====== SUPPLIED MATERIAL

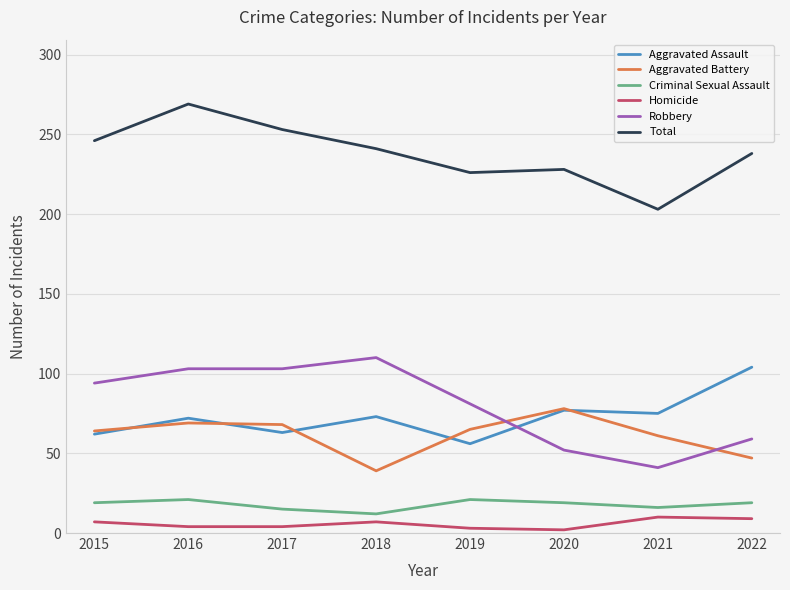

What is the maximum value shown in the chart?

269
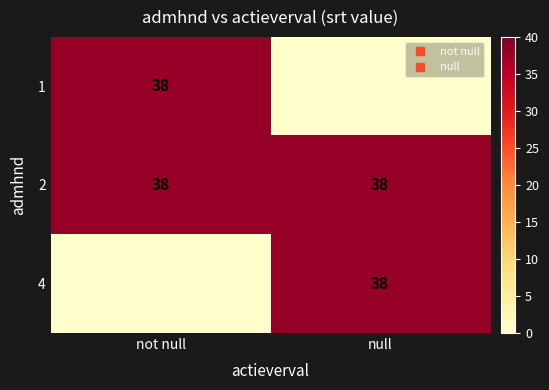

Which has a higher value, null or not null?

not null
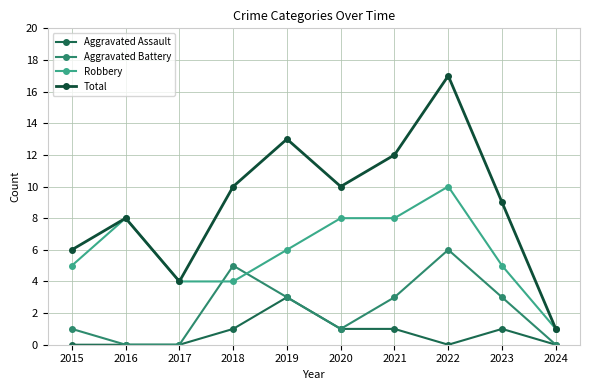

What is the lowest value of the Robbery series?

1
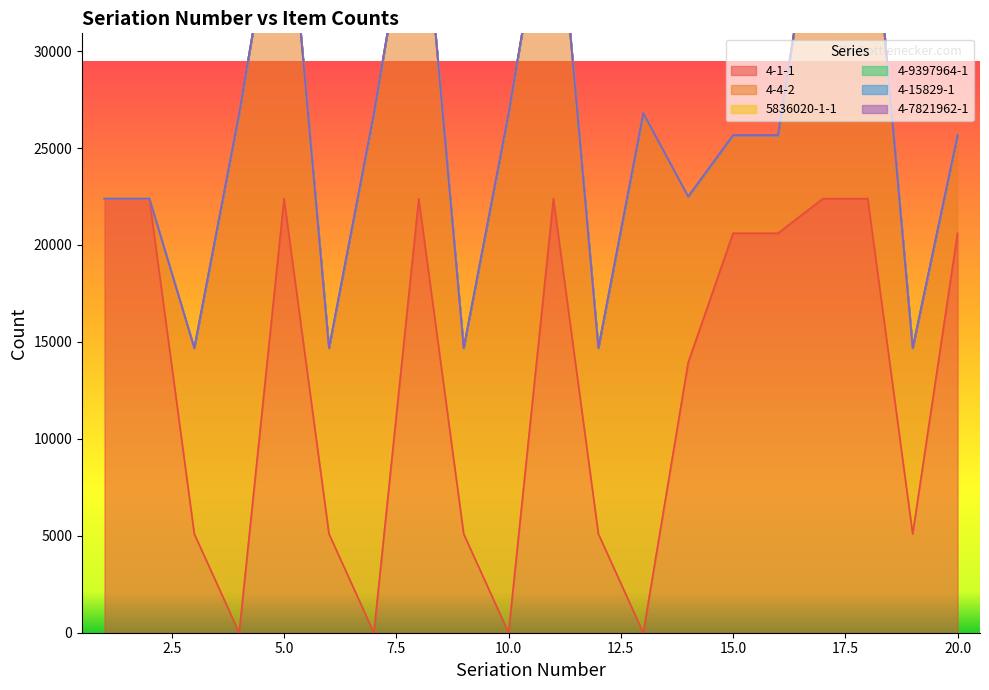

What is the total value across all series at 16?

25665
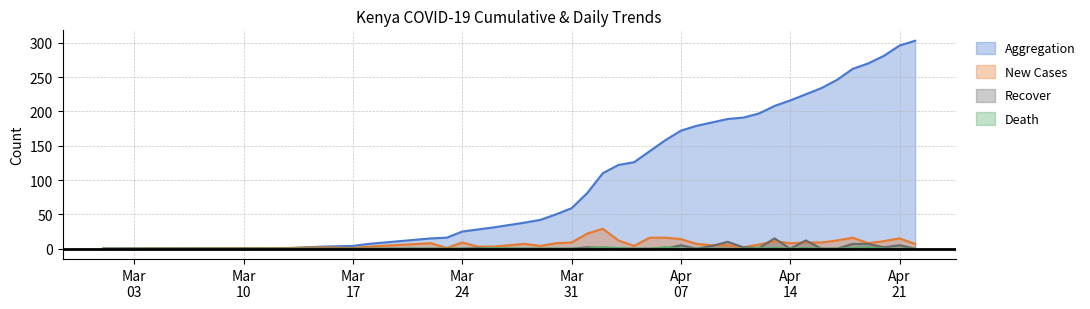

How many values in the Death series exceed 0?

9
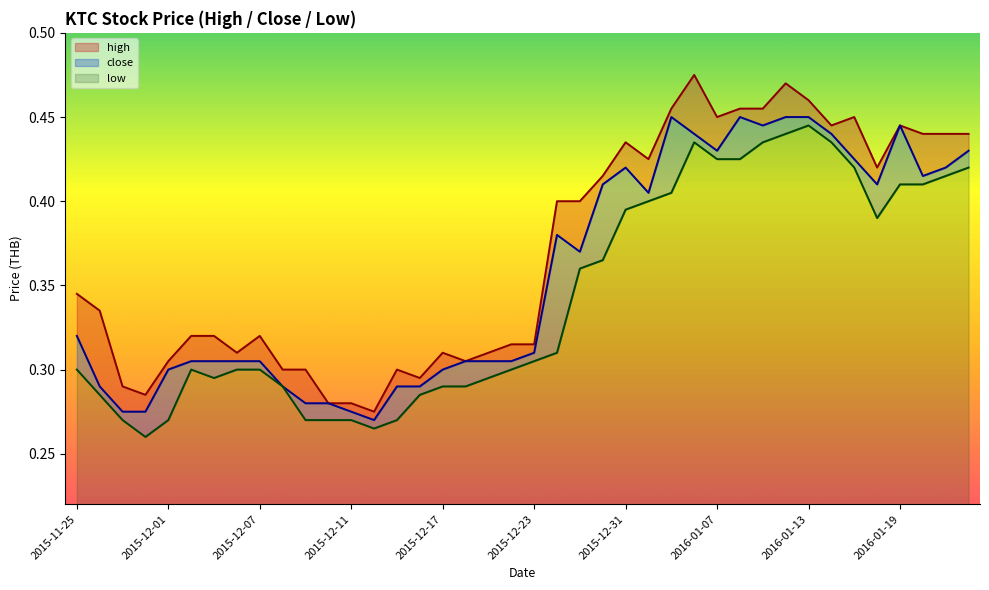

What is the average value of the low series?

0.3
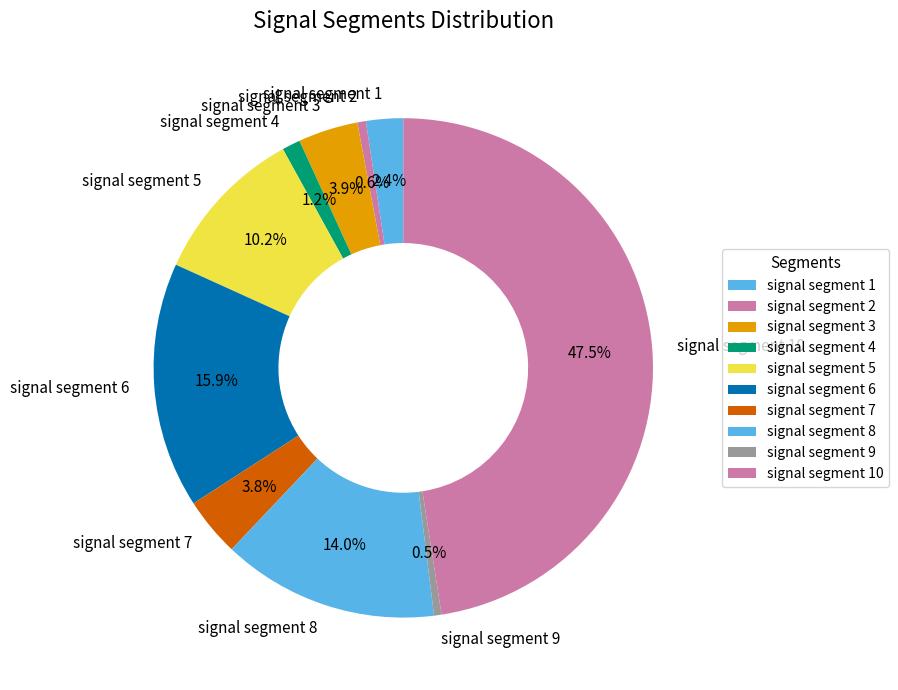

Combined, what portion of the pie is signal segment 6 and signal segment 3?

19.8%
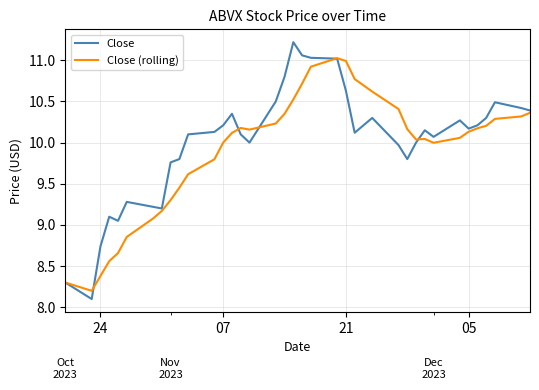

List the series in order of their peak value, highest first.

Close, Close (rolling)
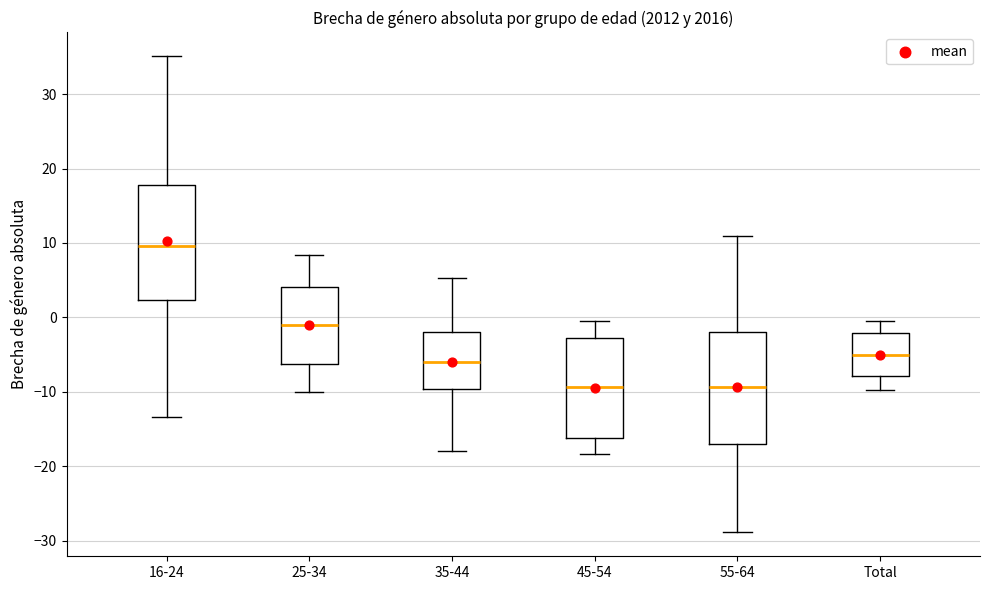

Reading left to right, read every box against the y-axis: the position of its median line, the range the box covers, and the ends of its whiskers. The values are not printed on the chart, so give them approximately, as read against the axis.

16-24: median 10, box 2 to 18, whiskers -13 to 35
25-34: median -1, box -6 to 4, whiskers -10 to 8
35-44: median -6, box -10 to -2, whiskers -18 to 5
45-54: median -9, box -16 to -3, whiskers -18 to 0
55-64: median -9, box -17 to -2, whiskers -29 to 11
Total: median -5, box -8 to -2, whiskers -10 to 0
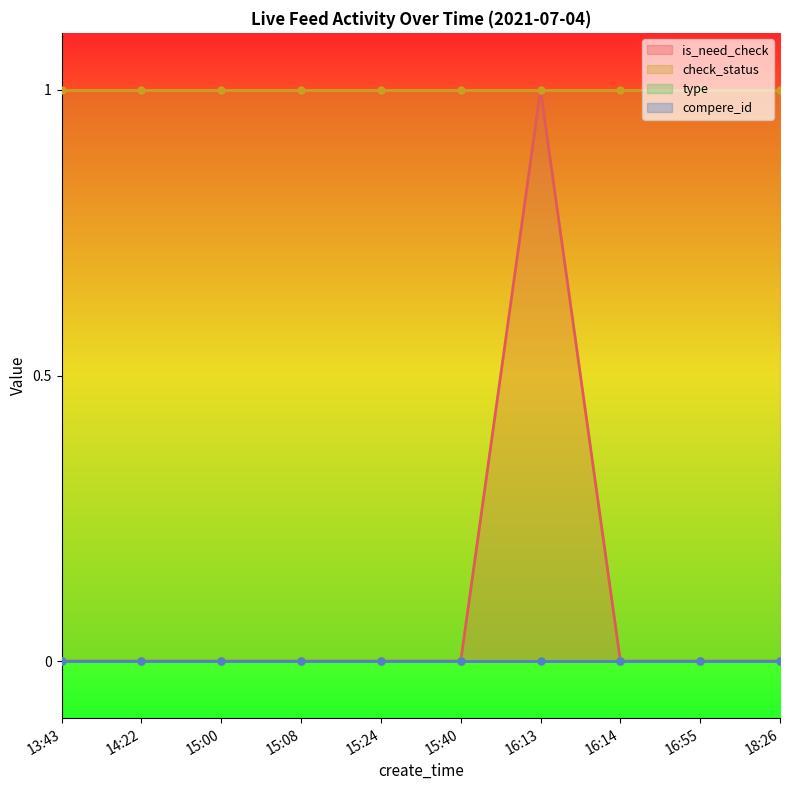

Reading left to right, extract all data points from this chart.

is_need_check: 0	0	0	0	0	0	1	0	0	0
check_status: 1	1	1	1	1	1	1	1	1	1
type: 0	0	0	0	0	0	0	0	0	0
compere_id: 0	0	0	0	0	0	0	0	0	0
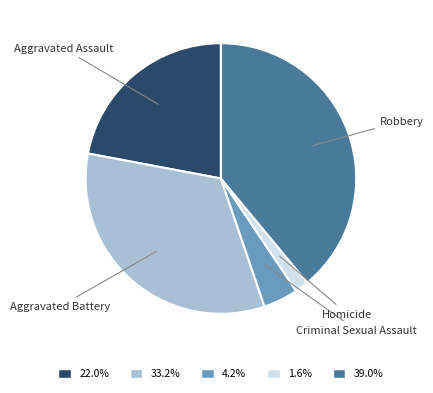

True or false: Aggravated Assault accounts for 34% of the total.

False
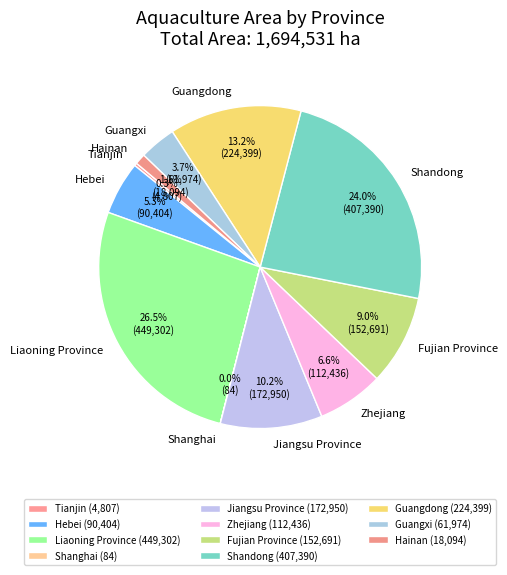

What is the ratio of the value at Guangxi to the value at Zhejiang?

0.6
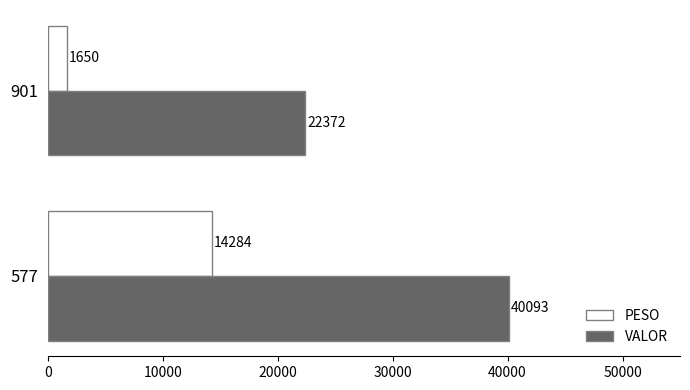

What are all the series names shown in the legend?

PESO, VALOR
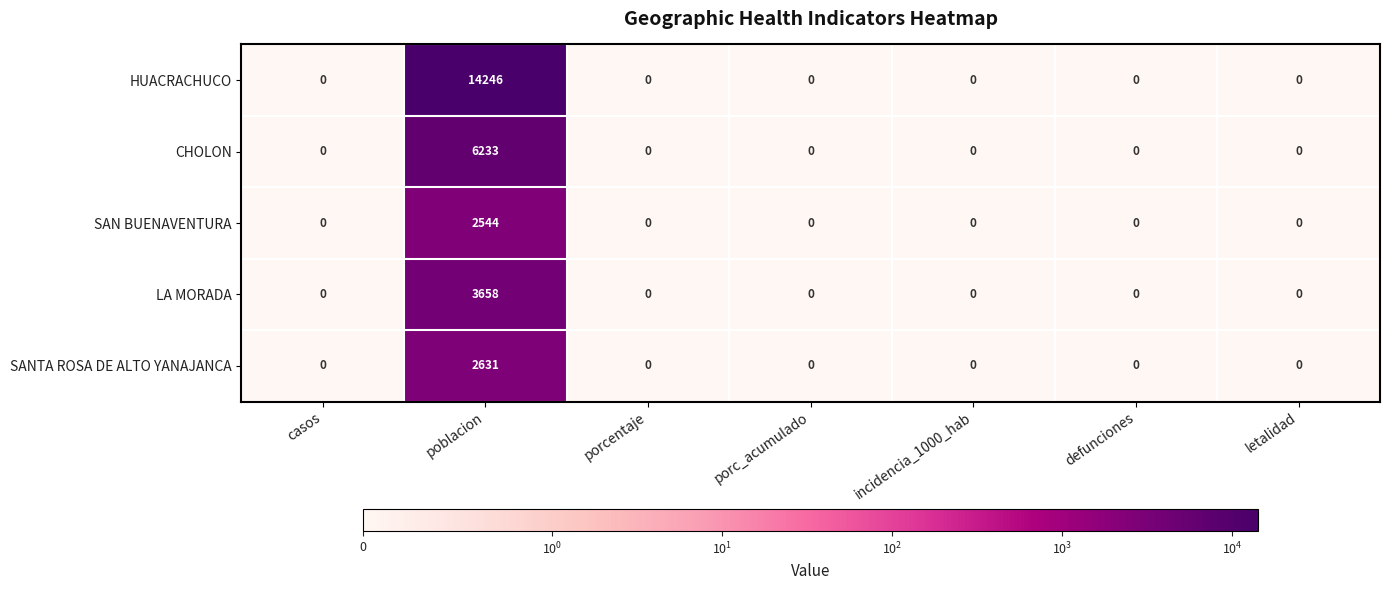

What is the maximum value shown in the chart?

14246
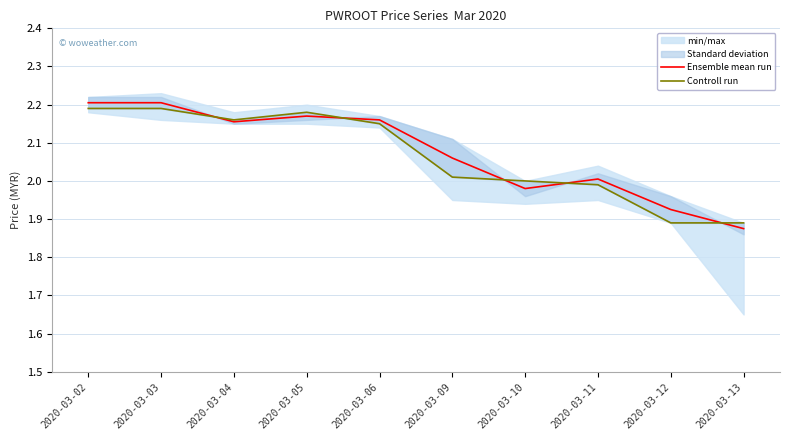

Between which two adjacent categories do Ensemble mean run and Controll run first intersect?

2020-03-03 and 2020-03-04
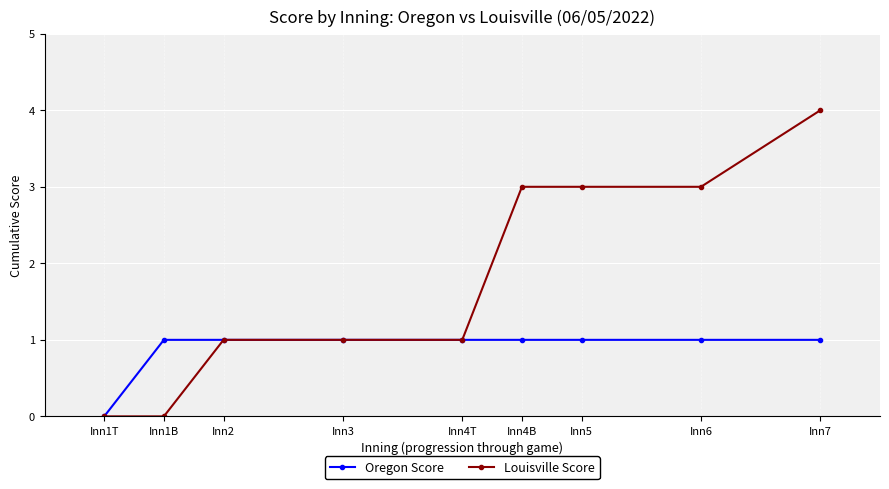

Does the chart display data point markers on the line(s)?

Yes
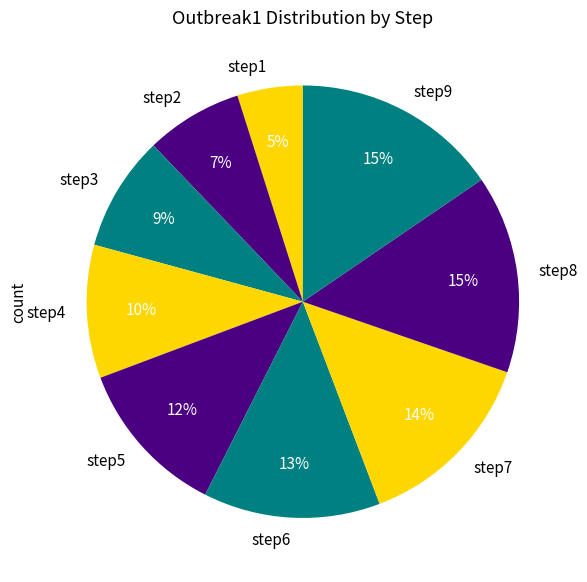

Does step5 represent more than half of the total?

No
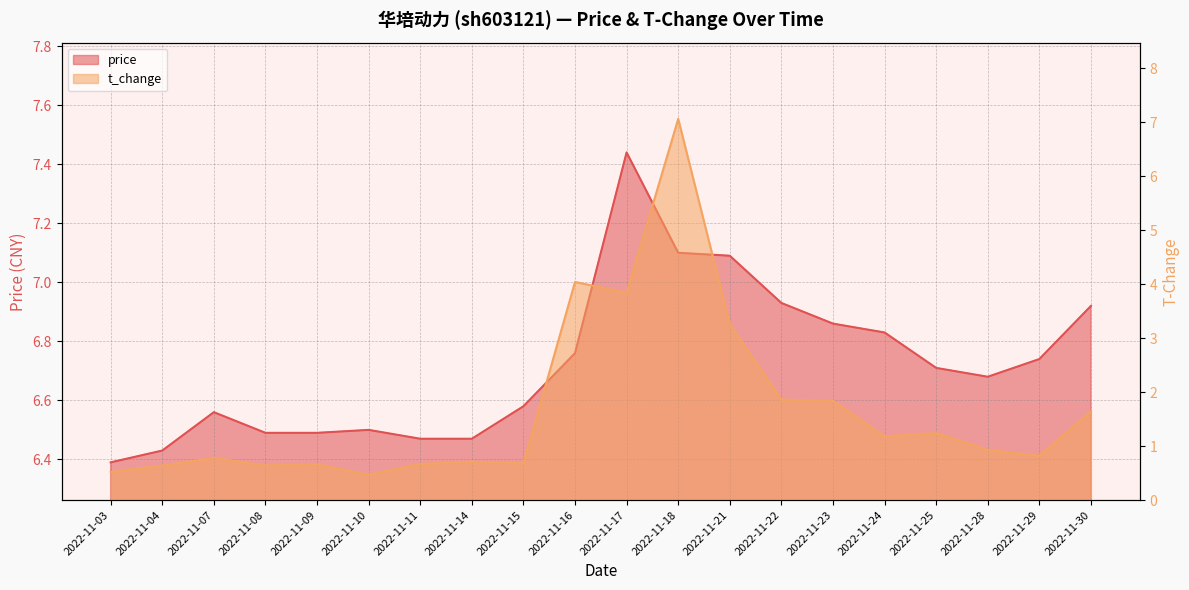

What is the value of the t_change point at the 8th from the left?

0.7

============

#### [DIRECTIONS FOR THIS TASK]
Rewrite every row above, swapping each "chart" for "plot" and leaving everything else unchanged. Leave out the pictures.

#### [YOUR SOLUTION]
What is the maximum value shown in the plot?

269

Which has a higher value, null or not null?

not null

What is the lowest value of the Robbery series?

1

What is the total value across all series at 16?

25665

How many values in the Death series exceed 0?

9

What is the average value of the low series?

0.3

Combined, what portion of the pie is signal segment 6 and signal segment 3?

19.8%

List the series in order of their peak value, highest first.

Close, Close (rolling)

Reading left to right, read every box against the y-axis: the position of its median line, the range the box covers, and the ends of its whiskers. The values are not printed on the plot, so give them approximately, as read against the axis.

16-24: median 10, box 2 to 18, whiskers -13 to 35
25-34: median -1, box -6 to 4, whiskers -10 to 8
35-44: median -6, box -10 to -2, whiskers -18 to 5
45-54: median -9, box -16 to -3, whiskers -18 to 0
55-64: median -9, box -17 to -2, whiskers -29 to 11
Total: median -5, box -8 to -2, whiskers -10 to 0

Reading left to right, extract all data points from this plot.

is_need_check: 0	0	0	0	0	0	1	0	0	0
check_status: 1	1	1	1	1	1	1	1	1	1
type: 0	0	0	0	0	0	0	0	0	0
compere_id: 0	0	0	0	0	0	0	0	0	0

True or false: Aggravated Assault accounts for 34% of the total.

False

What is the ratio of the value at Guangxi to the value at Zhejiang?

0.6

What are all the series names shown in the legend?

PESO, VALOR

What is the maximum value shown in the plot?

14246

Between which two adjacent categories do Ensemble mean run and Controll run first intersect?

2020-03-03 and 2020-03-04

Does the plot display data point markers on the line(s)?

Yes

Does step5 represent more than half of the total?

No

What is the value of the t_change point at the 8th from the left?

0.7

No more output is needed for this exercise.